Bradykinin and noradrenaline preconditioning influences level of antioxidant enzymes SOD, CuZn-SOD, Mn-SOD and catalase in the white matter of spinal cord in rabbits after ischemia/reperfusion

The aim of present work is to assess the effects of bradykinin (Br) or noradrenaline (Nor) preconditioning to the levels of antioxidant enzymes: superoxide dismutase (SOD), copper, zinc superoxide dismutase (CuZn-SOD), manganese superoxide dismutase (Mn-SOD) and catalase in ischemia/reperfusion (I/R) model in the rabbit spinal cord white matter as well as effect on glial fibrillary acidic protein (GFAP) and ubiquitin immunoreaction in glial cells. Rabbits were preconditioned by intraperitoneal single dose of Br or Nor 48 h prior to 20 min of ischemia followed by 24 or 48 h of reperfusion. White matter of L(3)-L(6) spinal cord segments was used for comparison of antioxidant enzyme levels in sham control, ischemic groups and four preconditioned groups. The total SOD level in the Br or Nor preconditioned groups after 48 h of reperfusion was increased vs Br or Nor preconditioned groups after 24 h of reperfusion. The comparison among the ischemic group vs Br preconditioned (P<0.05), and Nor preconditioned (P<0.001) groups after 48 h of reperfusion, showed statistically significant decrease of Mn-SOD activity. Tissue catalase level activity was significantly decreased in the Br preconditioned group after 48 h of reperfusion (P<0.05) and Nor preconditioned groups after 24 h of reperfusion (P<0.001) and also after 48 h of reperfusion (P<0.001), in comparison to ischemic group after 48 h of reperfusion. Significantly decreased tissue catalase activity (P<0.05) in both Nor preconditioned groups after 24 or 48 h of reperfusion was measured vs Br preconditioned group after 48 h of reperfusion.

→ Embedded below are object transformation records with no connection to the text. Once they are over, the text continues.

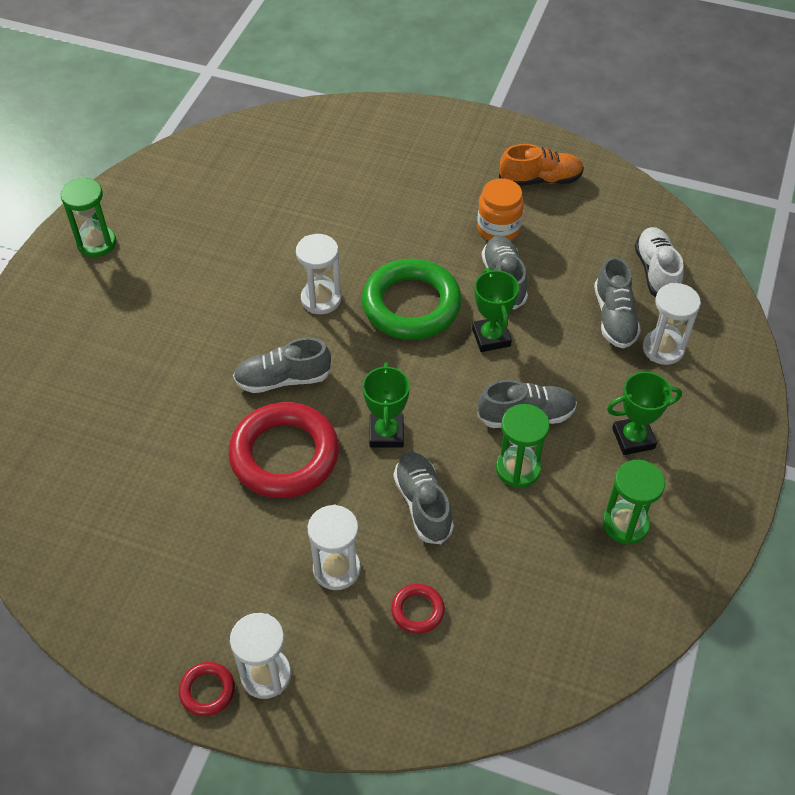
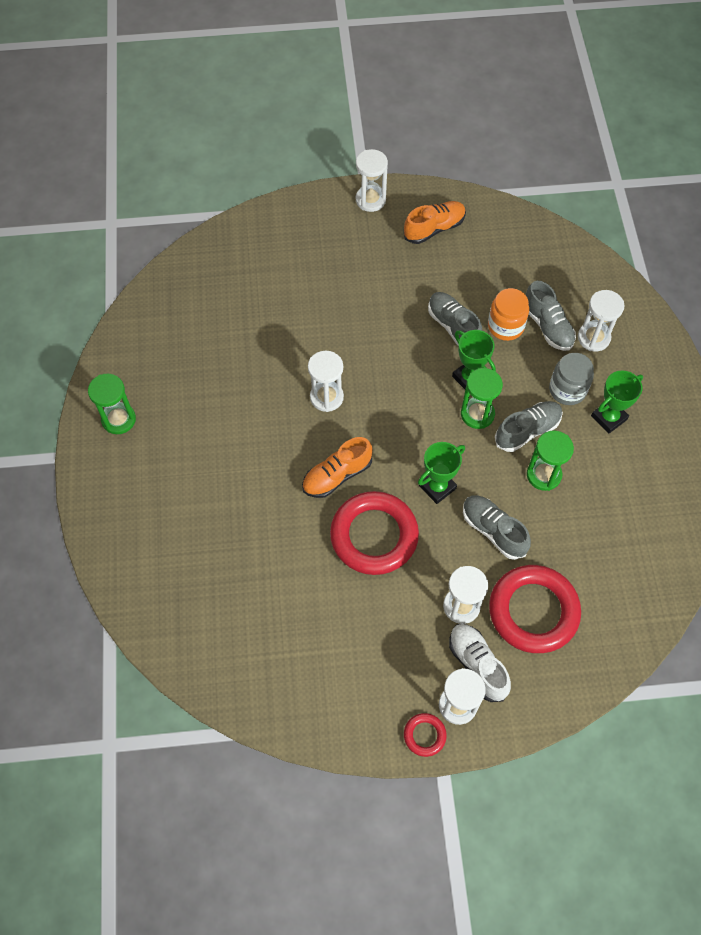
camera: 25 degrees left, 10 degrees up
grey shoe [233,338,332,393] -> orange shoe [302,437,372,498]
green ring [362,259,462,340] -> none
green trophy [362,362,410,448] -> green trophy turned 75 degrees clockwise [418,442,465,504]
red ring [391,583,445,634] -> red ring [489,565,581,653], size x2.25
orange jar [477,178,524,241] -> orange jar moved to [488,288,529,341]
green hourglass [603,460,665,545] -> green hourglass moved to [461,368,503,429]
white shoe [635,227,684,297] -> white shoe moved to [449,624,511,702]
none -> white hourglass [356,149,388,212]
none -> grey jar [549,353,594,405]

According to our results, in the white matter, activation of stress proteins in glial cells, as well as antioxidant enzymes levels, were influenced by pharmacological preconditioning followed by 20 min of ischemia and 24 or 48 h of reperfusion. These changes contribute to ischemic tolerance acquisition and tissue protection from oxidative stress during reperfusion period.